We have a clear vision that remains focused on educational outcomes and building better communities across the state. In Education Redefined 2.0: Advancing Indiana, we have committed to measurable steps that will enhance the quality of our academic experiences and advance Indiana.
We have taken great care to ensure our efforts align with Indiana's goals of completion, productivity, and quality outlined by the Indiana Commission for Higher Education (ICHE) in its new strategic plan.
Click the images above to compare alignment between Ball State and ICHE goals.
More than 16,400 students have conducted 1,000-plus immersive learning projects. Paired with our Building Better Communities initiatives, Ball State's efforts have benefited 75 counties across the state. Education Redefined 2.0: Advancing Indiana further extends and amplifies our commitment.
A team of Ball State MBA students partnered with Sherry Laboratories of Daleville to help the company's food and microbiology division build a national marketing plan for a new testing service line that improves food safety.
"Using these talented MBA students is a great way to accelerate our progress in our food and micro division," says Michael Earley, president of Sherry Laboratories.
Thirteen students collaborated with student loan company Sallie Mae to develop a workplace well-being initiative focused on advancing the financial, physical, and emotional health of hundreds of employees at the Muncie location.
"Upon graduation, I want to work with companies in Indiana to develop worksite wellness programs that enhance productivity and decrease insurance costs. Working with Sallie Mae has given me the confidence that I can make a difference in people's lives and improve communities," says Shauna Sadler, '13.
Warsaw, Indiana is the Orthopedic Capital of the World. The industry accounts for $11 billion in annual sales and nearly 13,000 jobs—almost 45 percent of the total employment in Kosciusko County. To maintain and build on that success, firms such as Biomet, DePuy, and Zimmer must continue to attract the most sought after professionals.
OrthoWorx, a community-based initiative, engaged Ball State's Building Better Communities to assess the city's social, recreational, and cultural attributes and develop a plan to support the orthopedic industry’s long-term sustainability and growth in the area. "People today are making decisions about where they will live, more based upon the quality of life, rather than the job available," says Brad Bishop, executive director of OrthoWorx.
"We want to make sure the Warsaw community has what they are looking for, and Ball State was able to help us further that goal."
With nearly one-third of Hoosier children ages 10-17 overweight or obese, Indiana faces serious problems for years to come. Ball State students and community partners worked together to develop a curriculum and outreach programs that arm teachers with tools to encourage healthy choices. Now in its fourth year, Project 18 is an 18-week program created by Peyton Manning Children’s Hospital at St. Vincent. It has transformed the lives of more than 100,000 students at 550-plus schools in 76 Indiana counties so far.
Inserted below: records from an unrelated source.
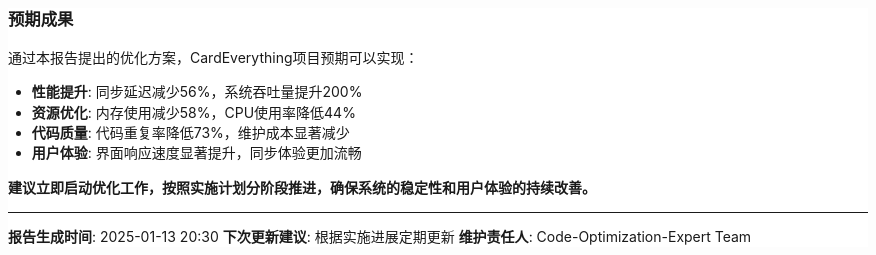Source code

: ### 预期成果

通过本报告提出的优化方案，CardEverything项目预期可以实现：

- **性能提升**: 同步延迟减少56%，系统吞吐量提升200%
- **资源优化**: 内存使用减少58%，CPU使用率降低44%
- **代码质量**: 代码重复率降低73%，维护成本显著减少
- **用户体验**: 界面响应速度显著提升，同步体验更加流畅

**建议立即启动优化工作，按照实施计划分阶段推进，确保系统的稳定性和用户体验的持续改善。**

---

**报告生成时间**: 2025-01-13 20:30
**下次更新建议**: 根据实施进展定期更新
**维护责任人**: Code-Optimization-Expert Team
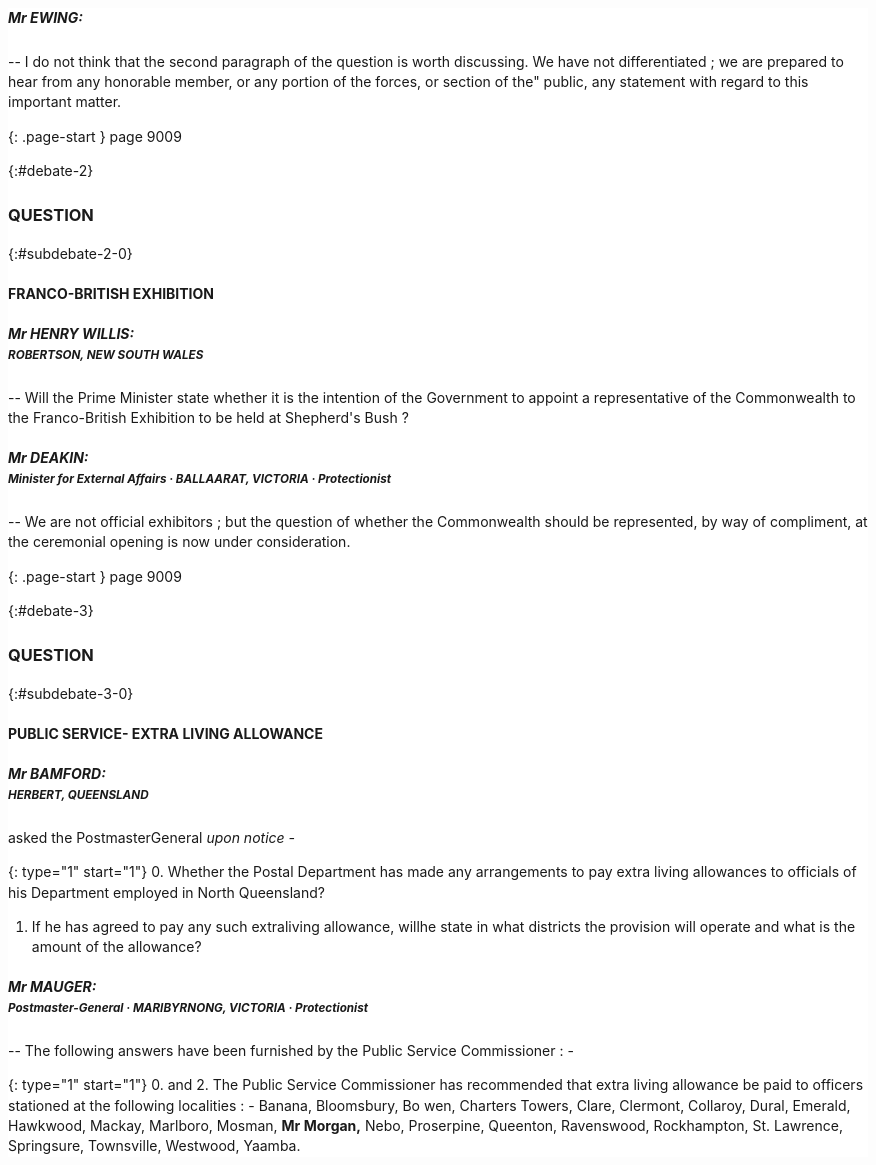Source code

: ##### Mr EWING:

-- I do not think that the second paragraph of the question is worth discussing. We have not differentiated ; we are prepared to hear from any honorable member, or any portion of the forces, or section of the" public, any statement with regard to this important matter. 

{: .page-start }
page 9009

{:#debate-2}
### QUESTION

{:#subdebate-2-0}
#### FRANCO-BRITISH EXHIBITION

##### Mr HENRY WILLIS:<br><small class="text-muted">ROBERTSON, NEW SOUTH WALES</small>

-- Will the Prime Minister state whether it is the intention of the Government to appoint a representative of the Commonwealth to the Franco-British Exhibition to be held at Shepherd's Bush ? 

##### Mr DEAKIN:<br><small class="text-muted">Minister for External Affairs &middot; BALLAARAT, VICTORIA &middot; Protectionist</small>

-- We are not official exhibitors ; but the question of whether the Commonwealth should be represented, by way of compliment, at the ceremonial opening is now under consideration. 

{: .page-start }
page 9009

{:#debate-3}
### QUESTION

{:#subdebate-3-0}
#### PUBLIC SERVICE- EXTRA LIVING ALLOWANCE

##### Mr BAMFORD:<br><small class="text-muted">HERBERT, QUEENSLAND</small>

asked the PostmasterGeneral  *upon notice -* 

{: type="1" start="1"}
0. Whether the Postal Department has made any arrangements to pay extra living allowances to officials of his Department employed in North Queensland? 
1. If he has agreed to pay any such extraliving allowance, willhe state in what districts the provision will operate and what is the amount of the allowance? 

##### Mr MAUGER:<br><small class="text-muted">Postmaster-General &middot; MARIBYRNONG, VICTORIA &middot; Protectionist</small>

-- The following answers have been furnished by the Public Service Commissioner :  - 

{: type="1" start="1"}
0. and 2. The Public Service Commissioner has recommended that extra living allowance be paid to officers stationed at the following localities :  - Banana, Bloomsbury, Bo wen, Charters Towers, Clare, Clermont, Collaroy, Dural, Emerald, Hawkwood, Mackay, Marlboro, Mosman,  **Mr Morgan,**  Nebo, Proserpine, Queenton, Ravenswood, Rockhampton, St. Lawrence, Springsure, Townsville, Westwood, Yaamba. 
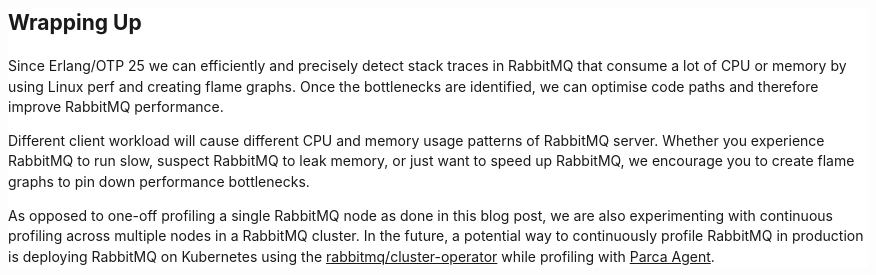 ## Wrapping Up
Since Erlang/OTP 25 we can efficiently and precisely detect stack traces in RabbitMQ that consume a lot of CPU or memory by using Linux perf and creating flame graphs.
Once the bottlenecks are identified, we can optimise code paths and therefore improve RabbitMQ performance.

Different client workload will cause different CPU and memory usage patterns of RabbitMQ server.
Whether you experience RabbitMQ to run slow, suspect RabbitMQ to leak memory, or just want to speed up RabbitMQ, we encourage you to create flame graphs
to pin down performance bottlenecks.

As opposed to one-off profiling a single RabbitMQ node as done in this blog post, we are also experimenting with continuous profiling across multiple nodes in a RabbitMQ cluster.
In the future, a potential way to continuously profile RabbitMQ in production is deploying RabbitMQ on Kubernetes using the [rabbitmq/cluster-operator](https://github.com/rabbitmq/cluster-operator)
while profiling with [Parca Agent](https://github.com/parca-dev/parca-agent).
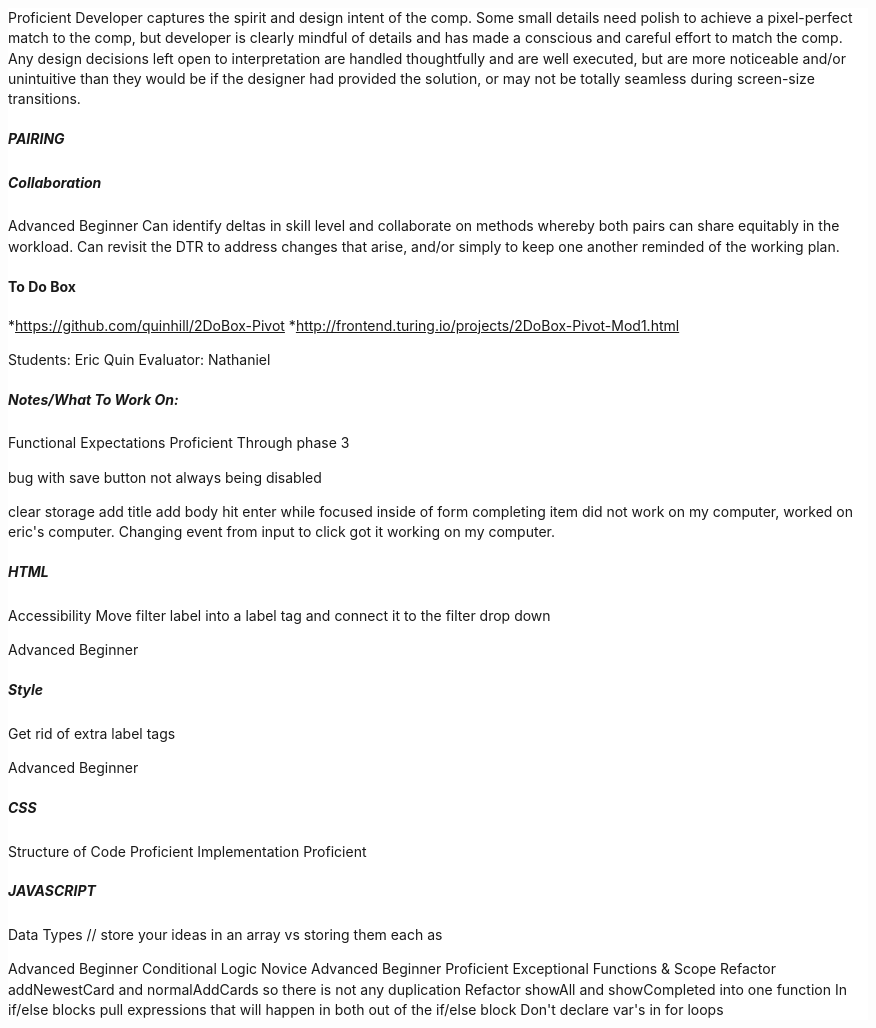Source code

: Proficient Developer captures the spirit and design intent of the comp. Some small details need polish to achieve a pixel-perfect match to the comp, but developer is clearly mindful of details and has made a conscious and careful effort to match the comp. Any design decisions left open to interpretation are handled thoughtfully and are well executed, but are more noticeable and/or unintuitive than they would be if the designer had provided the solution, or may not be totally seamless during screen-size transitions.
##### PAIRING
##### Collaboration
Advanced Beginner Can identify deltas in skill level and collaborate on methods whereby both pairs can share equitably in the workload. Can revisit the DTR to address changes that arise, and/or simply to keep one another reminded of the working plan.

#### To Do Box

*https://github.com/quinhill/2DoBox-Pivot
*http://frontend.turing.io/projects/2DoBox-Pivot-Mod1.html

Students: Eric Quin
Evaluator: Nathaniel
##### Notes/What To Work On:
Functional Expectations
Proficient
Through phase 3

bug with save button not always being disabled

clear storage
add title
add body
hit enter while focused inside of form completing item did not work on my computer, worked on eric's computer. Changing event from input to click got it working on my computer.
##### HTML
Accessibility
Move filter label into a label tag and connect it to the filter drop down

Advanced Beginner

##### Style
Get rid of extra label tags

Advanced Beginner

##### CSS
Structure of Code
Proficient
Implementation
Proficient

##### JAVASCRIPT
Data Types
// store your ideas in an array vs storing them each as

Advanced Beginner
Conditional Logic
Novice
Advanced Beginner
Proficient
Exceptional
Functions & Scope
Refactor addNewestCard and normalAddCards so there is not any duplication Refactor showAll and showCompleted into one function In if/else blocks pull expressions that will happen in both out of the if/else block Don't declare var's in for loops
"Ball State students wrote a curriculum with more hands-on exploration for students than I've ever seen," says Kelley Newman, a physical education teacher at South Grove Intermediate School.
A Building Better Communities student team designed a communications plan to create a brand image for Arts Place in Portland. Arts Place is a community arts facility with a 21,000-square-foot arts center, an outdoor plaza, an arts park, a gas kiln, a theatre, galleries, studios, and more, established to nurture the creative spirit by enhancing cultural and artistic understanding to residents in east central Indiana.
"It is important for rural Indiana to have access to the arts and cultural events, and by working with Arts Place, we were able to expand people's horizons and engage them on new and exciting levels." Kristin Hayes, '13
With all of a student team's new assets in place at the Kurt Vonnegut Memorial Library (KVML), Andrew Neylon, '14, says he hopes the group's work can set a precedent for the advancements KVML can make for the future.
"I hope it draws new members, and that old members revisit and notice a tangible difference after what we've done. I hope we've done our part, in some small way, at least, to ensure that Vonnegut's voice never leaves Indiana." Andrew Neylon, '14
The above are just a few of the more than 1,000 projects our students and faculty have led to make a difference, now, in Indiana and around the world.